Montag, 25. September 2017

Massenbesichtigung: So kriegen Sie trotzdem Ihre Traumwohnung






Massenbesichtigung: So kriegen Sie trotzdem Ihre Traumwohnung

 

Sie haben die Traumwohnung eigentlich schon gefunden. Das Problem: Sie sind nicht der einzige Interessent. Wir zeigen Ihnen, wie Sie Ihre Chancen erhöhen, vom Vermieter oder Verkäufer am Ende auch ausgewählt zu werden. Mit diesen sechs Tipps machen Sie sich bei Anbietern beliebt.


Telefon oder Mail für die Kontaktaufnahme?

Um an Ihre Wunschwohnung zu kommen, muss man zuallererst Kontakt zum Vermittler aufnehmen. Zum Hörer zu greifen, mag oft einfacher und schneller gehen, aber wenn Sie sich für ein Objekt bewerben wollen, empfiehlt es sich immer auch eine E-Mail zu schreiben.
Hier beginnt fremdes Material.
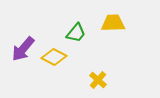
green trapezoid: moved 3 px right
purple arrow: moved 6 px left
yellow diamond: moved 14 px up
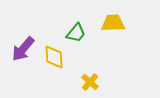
yellow diamond: rotated 60 degrees clockwise
yellow cross: moved 8 px left, 2 px down
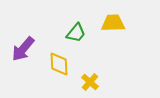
yellow diamond: moved 5 px right, 7 px down
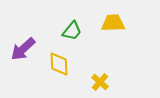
green trapezoid: moved 4 px left, 2 px up
purple arrow: rotated 8 degrees clockwise
yellow cross: moved 10 px right
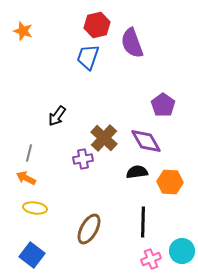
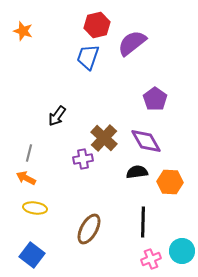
purple semicircle: rotated 72 degrees clockwise
purple pentagon: moved 8 px left, 6 px up
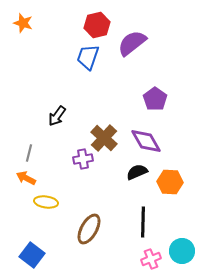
orange star: moved 8 px up
black semicircle: rotated 15 degrees counterclockwise
yellow ellipse: moved 11 px right, 6 px up
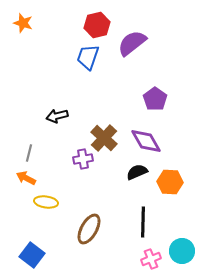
black arrow: rotated 40 degrees clockwise
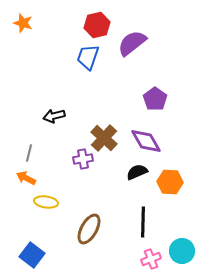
black arrow: moved 3 px left
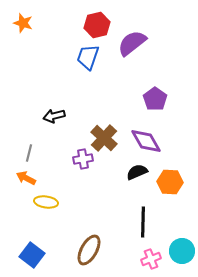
brown ellipse: moved 21 px down
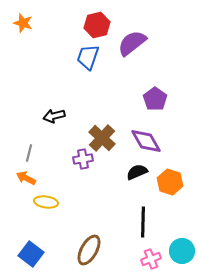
brown cross: moved 2 px left
orange hexagon: rotated 15 degrees clockwise
blue square: moved 1 px left, 1 px up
Anrufe werden nicht immer beantwortet, da die Anbieter, egal ob Makler oder Eigentümer allein schon berufsbedingt viel unterwegs sind. Eine E-Mail läuft hingegen entweder in den Posteingang oder sogar in das elektronische System des Anbieters ein. Außerdem können in der E-Mail schon Auskünfte mitgesendet werden, die es dem Anbieter erleichtern, Sie in die nähere Wahl zu ziehen.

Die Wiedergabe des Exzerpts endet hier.